Para examinar somente os genes ativos do verme, a equipe
criou as chamadas ESTs (etiquetas de sequências expressas), geradas a partir do mRNA, ou RNA
mensageiro. É essa molécula que
põe em ação as informações contidas no DNA e inicia a produção
de proteínas na célula. Por isso, as
ESTs (cópias em formato DNA do
mRNA) são capazes de mostrar
quais genes estão mesmo ativos.
Estranho inimigo
As mais de 163 mil ESTs produzidas por Verjovski-Almeida e
seus colegas traçam um retrato bizarro desse velho inimigo da humanidade, cujos traços podem
ser encontrados até em múmias
egípcias. Para começar, apesar de
ser verme, ele parece estar geneticamente mais próximo dos insetos: "Na verdade, ele lembra mais
a drosófila [pequena mosca muito usada em experimentos genéticos] do que o C. elegans, que é outro tipo de verme", afirma o pesquisador da USP.
Esse é apenas um dos paradoxos do esquistossomo. Embora
seja um animal muito primitivo,
ele já tem esboços de quase todas
as características que existem em
seus parentes mais evoluídos, como os sistemas nervoso e hormonal. Ao mesmo tempo, o ciclo de
vida da criatura inclui coisas impensáveis para a maioria dos outros animais, como o fato de a fêmea se alojar no interior do corpo
do macho quando eles são adultos.
A esperança dos pesquisadores
é poder manipular características
específicas do S. mansoni para
criar novos medicamentos e vacinas. O praziquantel, medicamento mais utilizado hoje contra o parasita, é incapaz de impedir que as
pessoas sejam reinfectadas pelo
verme e já gerou linhagens resistentes do esquistossomo.
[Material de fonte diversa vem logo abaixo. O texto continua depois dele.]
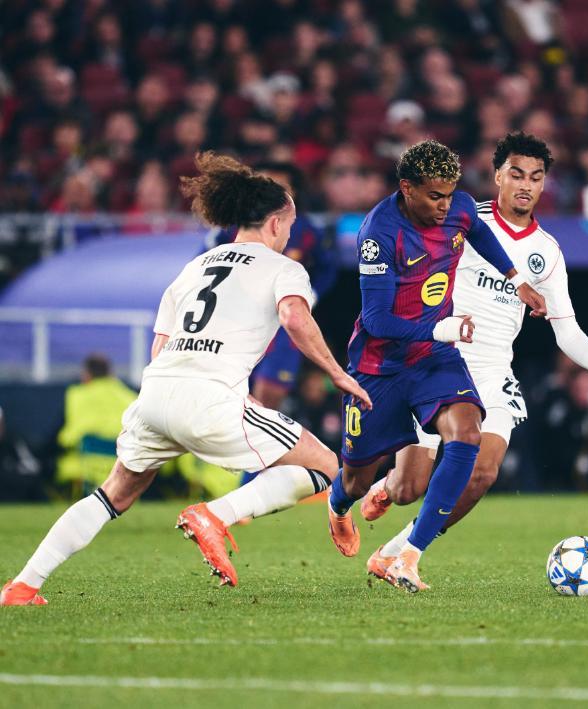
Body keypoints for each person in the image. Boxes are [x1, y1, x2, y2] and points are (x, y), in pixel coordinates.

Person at [1, 153, 371, 606]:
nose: (290, 234)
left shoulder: (195, 266)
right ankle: (217, 514)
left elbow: (160, 344)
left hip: (155, 395)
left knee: (113, 494)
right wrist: (337, 373)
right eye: (290, 226)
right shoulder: (283, 268)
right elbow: (295, 317)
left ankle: (23, 585)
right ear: (276, 223)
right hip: (209, 399)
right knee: (326, 468)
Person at [361, 132, 588, 590]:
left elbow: (566, 329)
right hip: (437, 361)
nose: (525, 185)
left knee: (482, 472)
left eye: (535, 177)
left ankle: (400, 554)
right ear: (497, 176)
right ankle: (386, 487)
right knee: (408, 488)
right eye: (516, 174)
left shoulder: (547, 252)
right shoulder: (460, 219)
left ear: (544, 183)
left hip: (493, 371)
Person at [326, 139, 547, 592]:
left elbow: (478, 232)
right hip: (381, 366)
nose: (445, 206)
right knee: (357, 478)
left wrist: (516, 279)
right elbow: (376, 320)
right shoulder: (379, 234)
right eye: (434, 196)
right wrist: (441, 328)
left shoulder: (459, 207)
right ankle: (338, 504)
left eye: (449, 194)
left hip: (434, 358)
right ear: (407, 188)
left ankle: (407, 557)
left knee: (467, 434)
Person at [202, 160, 338, 411]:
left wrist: (311, 295)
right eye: (264, 184)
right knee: (230, 395)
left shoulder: (307, 231)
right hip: (238, 322)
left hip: (282, 324)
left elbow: (327, 268)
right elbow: (203, 266)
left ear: (293, 192)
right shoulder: (231, 227)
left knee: (268, 398)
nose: (270, 191)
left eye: (279, 186)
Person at [56, 353, 136, 489]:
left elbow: (65, 439)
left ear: (86, 375)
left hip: (83, 469)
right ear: (111, 374)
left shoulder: (76, 396)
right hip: (126, 469)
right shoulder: (131, 398)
Um dos caminhos interessantes, sugere Verjovski-Almeida, seria tentar interferir numa espécie
de cortina de fumaça que o verme
lança no sistema de defesa do organismo. Ele secreta substâncias
muito parecidas com o veneno de
vespas e inicia uma resposta alérgica no hospedeiro, impedindo
que as células do sistema imune o
identifiquem como invasor.
Outra molécula produzida pelo
animal, parecida com uma toxina
de veneno de cobra, impede que o
sangue do doente coagule ao redor do verme (que vive imerso na
corrente sanguínea).
De acordo com a bioquímica
Luciana Cézar de Cerqueira Leite,
44, do Centro de Biotecnologia do
Instituto Butantan, os dados genômicos já estão sendo aplicados
em possíveis vacinas. "Oito moléculas foram testadas em camundongos, e duas delas mostraram
resultados animadores", afirma.
Uma das substâncias aparece na
membrana das células do parasita, e outra interage com o sistema
imune (de defesa) do hospedeiro.
A pesquisa recebeu financiamento da Fapesp (Fundação de
Amparo à Pesquisa do Estado de
São Paulo) e do CNPq (Conselho
Nacional de Desenvolvimento
Científico e Tecnológico). A Fapesp anunciou que vai pedir as
patentes dos genes mais promissores identificados pelo projeto.